Tout vidéophile connaît les affres des appartements exigus où les cassettes s'entassent. Seules solutions jusqu'ici: organiser un système de rangement drastique, changer d'immeuble ou, pour éviter un déménagement par année, s'offrir un building. Avec le DVD, c'est la fin de la crise immobilière, le retour aux grands espaces: un disque et sa pochette occupent trois fois moins de place qu'une cassette vidéo. Si ce nouveau système n'avait que cet avantage, il mériterait déjà une génuflexion. Mais ce n'est pas tout.

Le DVD marque un nouvel âge de la vidéo et du cinéma tout court: il bouscule les habitudes du film comme objet domestique et risque, à court terme, de contraindre les exploitants de salles à choyer un peu plus leur public. Car les conditions de visionnement sont optimales. Comme à l'arrivée du CD audio, les sceptiques puristes sont encore rebutés par une définition d'image et de son trop électronique. Electronique, peut-être, mais d'une netteté et d'une clarté cristallines. Fini les plans neigeux, les copies usées, les sautes de son et l'usure triste du temps: l'image 16/9 (écran large) est proposée d'emblée avec une compatibilité 4/3 (format des téléviseurs classiques), quant au son, il atteint une qualité cinéma, grâce à un système Dolby Digital qui permet un réglage fin sur cinq enceintes. Bref, le DVD est presque intimidant.

Chaque disque pouvant être imprimé sur deux couches et sur les deux faces (soit quatre faces de plus de deux heures chacune), les distributeurs seraient bien avares de se contenter du seul film. La trentaine de titres disponibles actuellement en Suisse romande (zone 2) offrent un petit aperçu des capacités uniques du DVD. Sonores d'abord: le film peut être suivi en différentes langues, autant dans la bande sonore que dans les sous-titres. Cinéphiles ensuite: le film est chapitré par séquences et agrémenté de petits bonus. C'est ainsi que le plus beau spécimen du marché en zone 2, Mars Attacks de Tim Burton, est proposé avec une bande annonce, des pages d'options drôlissimes et, surtout, peut être vu en anglais, français, italien ou uniquement avec la bande musicale. On l'accompagnera, à loisir, de sous-titres français, anglais, espagnol, arabe, italien, portugais ou hollandais. Petit bonus: une version en martien (Ek! Ek!) qui réserve une surprise amusante.

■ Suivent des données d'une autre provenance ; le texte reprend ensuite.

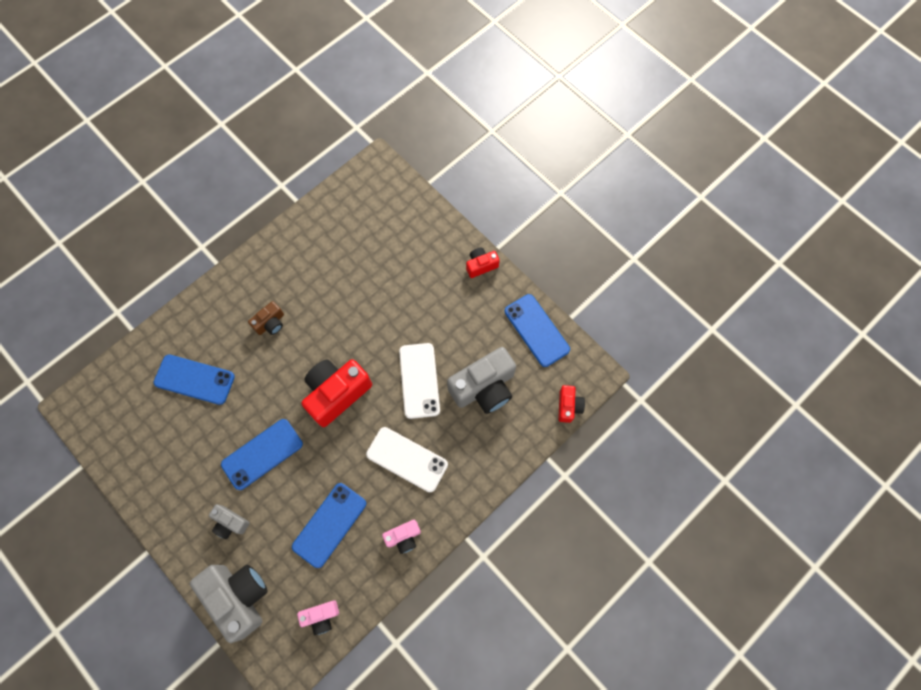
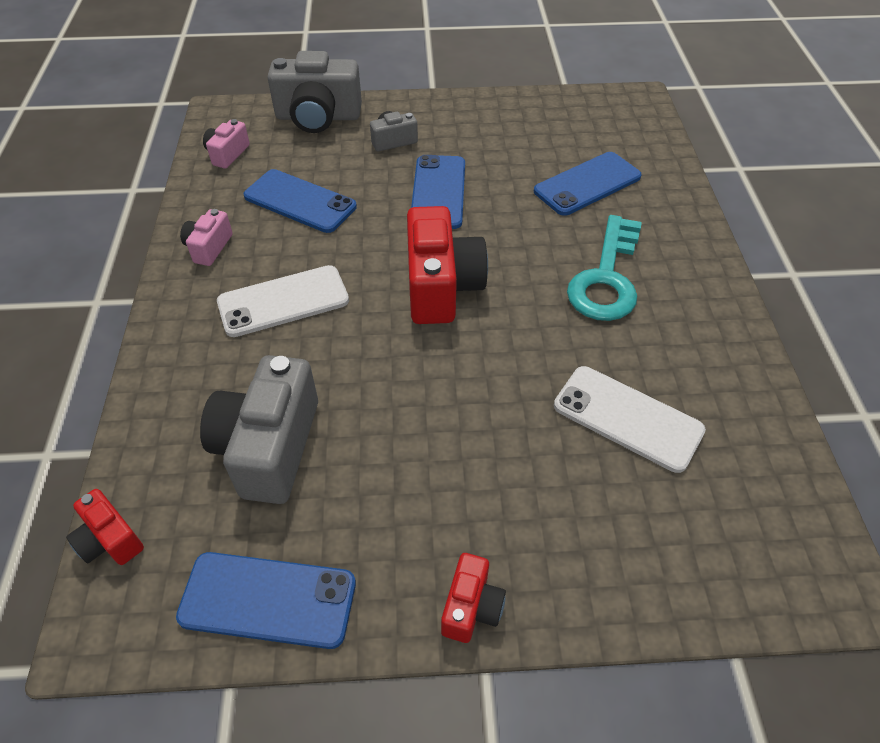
camera: 130 degrees right, 20 degrees down
brown camera [248,301,284,335] -> turquoise key [567,215,642,321]
blue phone [292,483,366,568] -> blue phone turned 45 degrees counterclockwise [244,169,357,233]
white phone [399,343,440,419] -> white phone moved to [554,366,706,473]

Malgré la promesse des distributeurs d'augmenter considérablement l'offre de films en zone 2 – avec notamment quelques gourmandises comme Lauwrence d'Arabie, Le bon, la brute et le truand ou Blade Runner –, le choix proposé en zone 1 (Etats-Unis et Canada) plaide pour les dézoneurs: plus de mille films sont déjà disponibles, pas tous en version française, mais qui offrent des suppléments beaucoup plus conséquents que les DVD européens. Les distributeurs américains ont concocté des versions spéciales qui pourraient révolutionner la cinéphilie. Le DVD de Starship Troopers de Paul Verhoeven, par exemple, est agrémenté d'une face entière consacrée à des scènes coupées au montage, des bandes annonces et des commentaires du cinéaste. Ce dernier apport est d'ailleurs une habitude à laquelle les réalisateurs se prêtent de plus en plus volontiers (et uniquement en anglais): il est possible de suivre Boogie Nights de Paul Thomas Anderson ou Scream de Wes Craven en se laissant guider par le réalisateur qui explique, à mesure que le film défile, pourquoi il a choisi tel plan, pourquoi l'histoire prend telle ou telle tournure… Le procédé laisse rêveur: imaginez Hitchcock commentant Psychose ou Orson Welles décortiquant Citizen Kane. Trop tard en ce qui les concerne, mais les documents, les films du tournage, les versions originales, les explications et tout supplément qu'emmagasine le DVD en Amérique, avec une facilité qui ne tardera sans doute pas à inspirer les distributeurs européens, annonce une révolution, un accès nouveau au cinéma. Une caverne d'Ali Baba. Il ne manque plus qu'une formule. Pourquoi pas «Sésame ouvre-toi»?